The Best Pharmaceuticals for Children Act provides a mechanism through the FDA and National Institute of Child Health and Human Development to catch-up with the information gap in pediatrics. The Pediatric Trials Network (PTN), led by Dr. Danny Benjamin at Duke, has made good progress over the past few decades in adding or modifying pediatric information in labels for these drugs.13 For innovative (on-patent) new drugs, there continues to be room for improvement in the US. Connect for Children (C4C) based in the EU, works in both spaces.

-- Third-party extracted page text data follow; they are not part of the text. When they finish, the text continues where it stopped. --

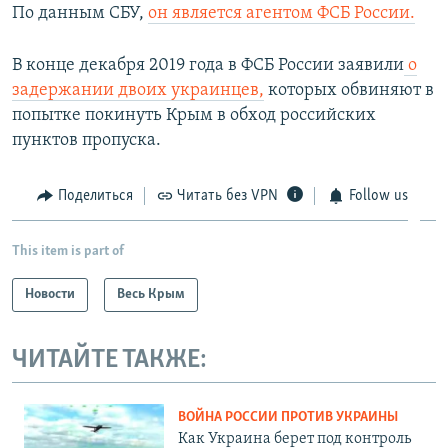
По данным СБУ,
он является агентом ФСБ России.
В конце декабря 2019 года в ФСБ России заявили
о
задержании двоих украинцев,
которых обвиняют в
попытке покинуть Крым в обход российских
пунктов пропуска.
Поделиться
Читать без VPN
Follow us
This item is part of
Новости
Весь Крым
ЧИТАЙТЕ ТАКЖЕ:
ВОЙНА РОССИИ ПРОТИВ УКРАИНЫ
Как Украина берет под контроль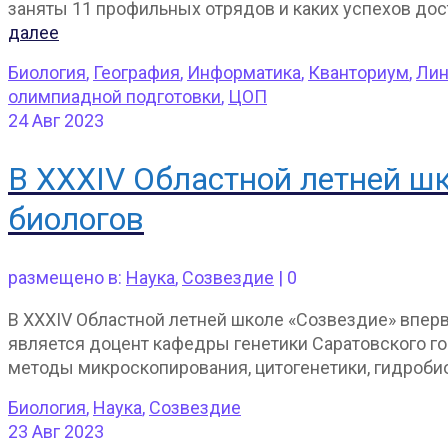
заняты 11 профильных отрядов и каких успехов дост
далее
Биология
,
География
,
Информатика
,
Кванториум
,
Лин
олимпиадной подготовки
,
ЦОП
24
Авг 2023
В XXXIV Областной летней ш
биологов
размещено в:
Наука
,
Созвездие
|
0
В XXXIV Областной летней школе «Созвездие» впер
является доцент кафедры генетики Саратовского го
методы микроскопирования, цитогенетики, гидробио
Биология
,
Наука
,
Созвездие
23
Авг 2023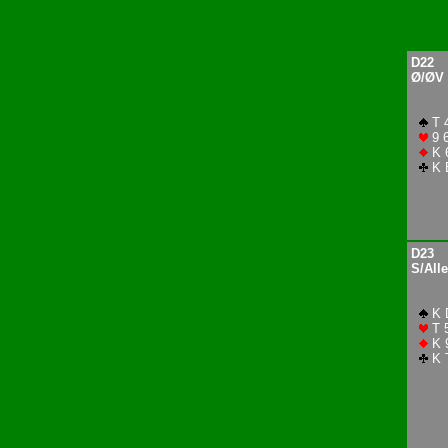
D22
Ø/ØV
T 
9 6
K 
K 
D23
S/Alle
K 
T 
K 
K T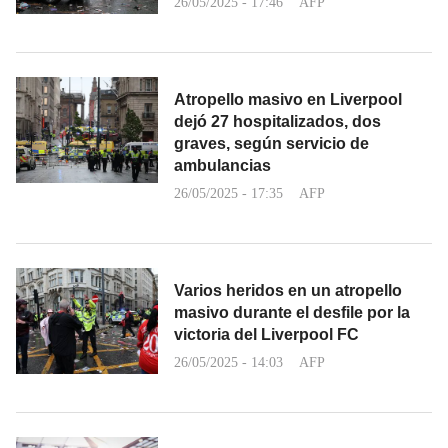
26/05/2025 - 17:46
AFP
Atropello masivo en Liverpool
dejó 27 hospitalizados, dos
graves, según servicio de
ambulancias
26/05/2025 - 17:35
AFP
Varios heridos en un atropello
masivo durante el desfile por la
victoria del Liverpool FC
26/05/2025 - 14:03
AFP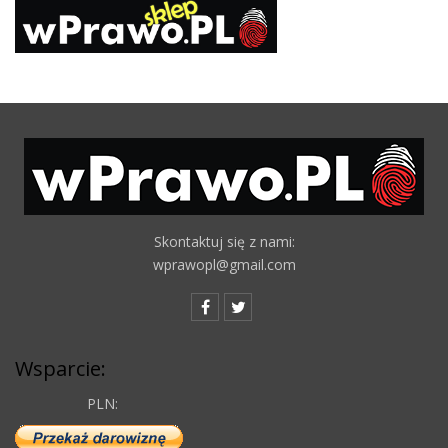
Skontaktuj się z nami:
wprawopl@gmail.com
Wsparcie:
PLN: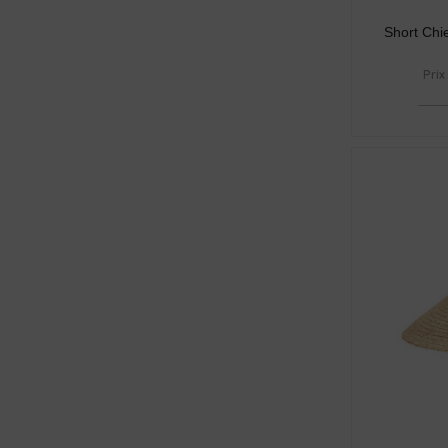
Short Chi
Prix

I-ACT for Children was established to foster and, where indicated, provide, consistent leadership, accountability, conviction, and a critical mass of like-minded individuals willing to effect change. Its focus is on innovative on patent-drugs that have an application in pediatrics. Since its inception, it has worked to test the organization’s capacity and potential and establish evidence that its mission can be accomplished. Specifically, it has:

  • Worked with biopharmaceutical sponsors and advocacy groups to advance the use of innovative trial designs and methods that improve the feasibility of studies;

  • Worked with partner organizations gathering essential real-world data in newborns and other populations;

  • Formed a site network to provide qualified sites in the US and elsewhere capable of performing regulatory grade clinical trials, including difficult-to-recruit pediatric clinical trials;

  • Launched a quality improvement program, creating a learning ecosystem to ensure the best data and processes in pediatric clinical trials;

  • Led the implementation of a national leader’s program to support a high priority international clinical trial through intensive site engagement activities;

  • Worked with parents, advocates, children, clinicians, regulators, sponsors, academicians, and others to accelerate completion of clinical trials. For example, we have actively helped develop consensus for inclusion of adolescents in adult trials,14 contributed to the methodology for adaptive platform trials, and addressed challenges in trials for children such as those with inflammatory bowel disease and other chronic and rare diseases.

As an independent organization that acts collaboratively across the pediatric community to accelerate pediatric drug development, the Institute serves as a strong advocate for pediatric drug development and has developed into a critically important participant in a momentous cause: closing the considerable gap between adult and children’s drug approval and labeling.